◆ **Material for this task**
------------------------------

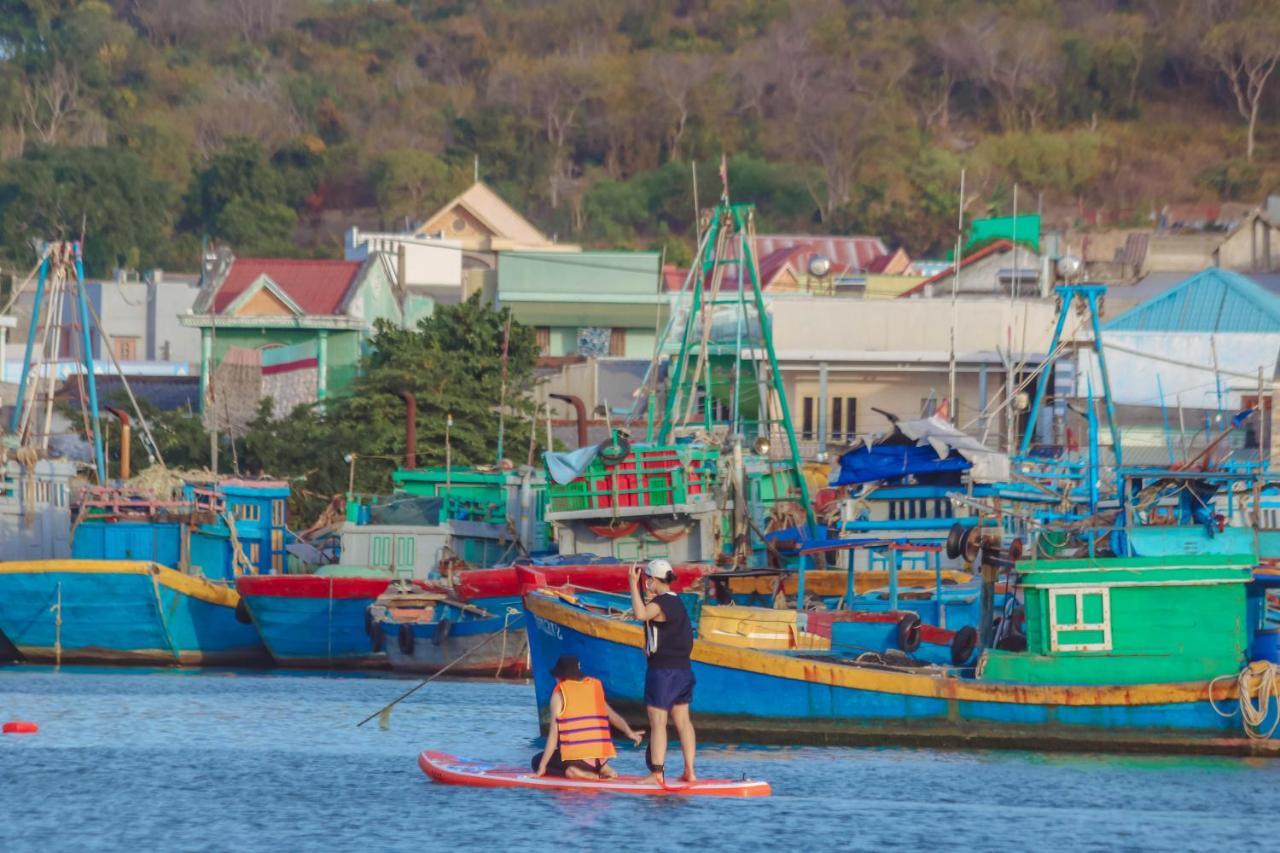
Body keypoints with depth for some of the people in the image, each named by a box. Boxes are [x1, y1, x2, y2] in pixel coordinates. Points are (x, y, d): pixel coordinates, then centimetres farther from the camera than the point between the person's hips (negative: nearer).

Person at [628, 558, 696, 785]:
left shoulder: (661, 603, -14)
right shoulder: (677, 602, 16)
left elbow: (640, 614, -34)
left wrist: (634, 584, -28)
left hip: (662, 670, -9)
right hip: (682, 669, 9)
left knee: (658, 722, -6)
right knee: (682, 721, 9)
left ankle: (657, 773, -8)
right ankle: (689, 772, 8)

------------------------------

◆ **Task description**
Look for the line that contains "left elbow: (640, 614, -34)" in the entries above. Set it down, along with all later lines, exactly as written.

◆ **Result**
left elbow: (640, 614, -34)
left wrist: (634, 584, -28)
left hip: (662, 670, -9)
right hip: (682, 669, 9)
left knee: (658, 722, -6)
right knee: (682, 721, 9)
left ankle: (657, 773, -8)
right ankle: (689, 772, 8)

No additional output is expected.